O parecer apresenta a redução da jornada como uma medida de saúde pública, qualidade de vida, modernização econômica e justiça social. A lógica central do texto é simples: reduzir o tempo de trabalho sem reduzir salário e garantir ao trabalhador mais tempo para descanso, família, estudo e vida pessoal.
Confira abaixo os principais pontos da PEC do fim da escala 6×1:
Fim da escala 6×1 como regra geral: o texto garante dois dias de repouso semanal remunerado.
Dois dias de descanso entram antes da redução completa da jornada: o direito passa a valer 60 dias após a publicação da emenda.

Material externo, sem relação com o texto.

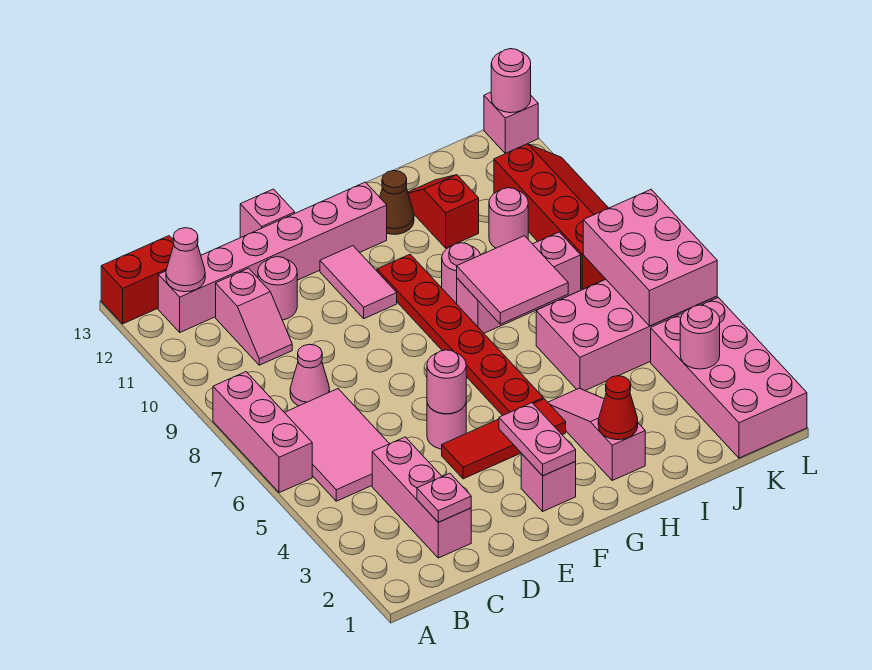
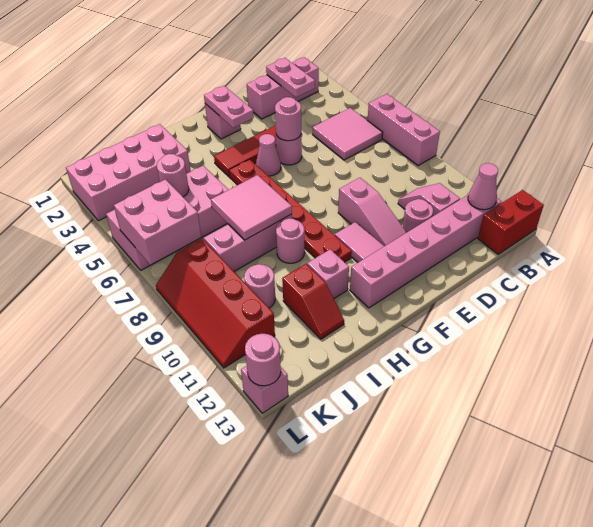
pink 2x3 tile [284,389,389,501] -> pink 2x2 tile [312,108,383,160]
pink 1x3 brick [372,437,471,558] -> pink 1x3 brick turned to [247,57,319,119]
pink 1x1 plate [417,473,471,522] -> pink 1x2 plate [266,58,315,97]
pink 1x1 cone [290,344,330,406] -> pink 1x1 cone moved to [256,134,281,176]
pink 1x1 brick [240,189,295,238] -> pink 1x1 brick moved to [307,250,349,298]
pink 1x3 slope [548,388,645,480] -> pink 1x3 slope moved to [338,178,407,246]
red 1x1 cone [598,376,638,440] -> none
brown 1x1 cone [380,171,414,234] -> none
pink 2x4 brick [651,298,807,458] -> pink 2x4 brick turned to [66,124,191,221]
pink 1x1 round brick [680,305,720,369] -> pink 1x1 round brick moved to [157,154,189,197]
pink 2x3 brick [583,190,717,326] -> pink 2x2 brick [114,179,201,265]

Jornada será reduzida de forma gradual: primeiro cai de 44 para 42 horas semanais; depois, 12 meses mais tarde, chega a 40 horas.
A jornada máxima diária continua em oito horas.
Não poderá haver redução salarial: o parecer proíbe corte nominal, proporcional ou indireto.
Pisos salariais também ficam protegidos.
A escala 5×2 passa a ser o modelo de referência: cinco dias de trabalho e dois dias de descanso.
A proposta não adota a escala 4×3: o relator considera o modelo ideal, mas afirma que o Brasil ainda não está preparado para aplicá-lo amplamente.
Acordos e convenções coletivas continuam permitidos: sindicatos e empresas poderão ajustar regimes específicos, desde que respeitem os novos direitos.
Cláusulas coletivas incompatíveis com a nova regra perderão efeito após 60 dias.
O parecer rejeita prazo de dez anos para entrada em vigor: o relator afirma que isso esvaziaria o direito dos trabalhadores.
Microempresas, empresas de pequeno porte e MEIs poderão ter medidas de transição, mas condicionadas à manutenção dos empregos.
Contratos de trabalho já existentes serão alcançados pela nova regra.
Empregados hipersuficientes terão regra própria: trabalhadores com ensino superior e renda elevada poderão ficar fora do controle de jornada, salvo previsão em acordo coletivo ou decisão do empregador. Essa exceção não vale para empregados públicos.
Se aprovado na comissão, o texto seguirá ao plenário da Câmara, onde precisará de três quintos dos votos dos deputados em dois turnos.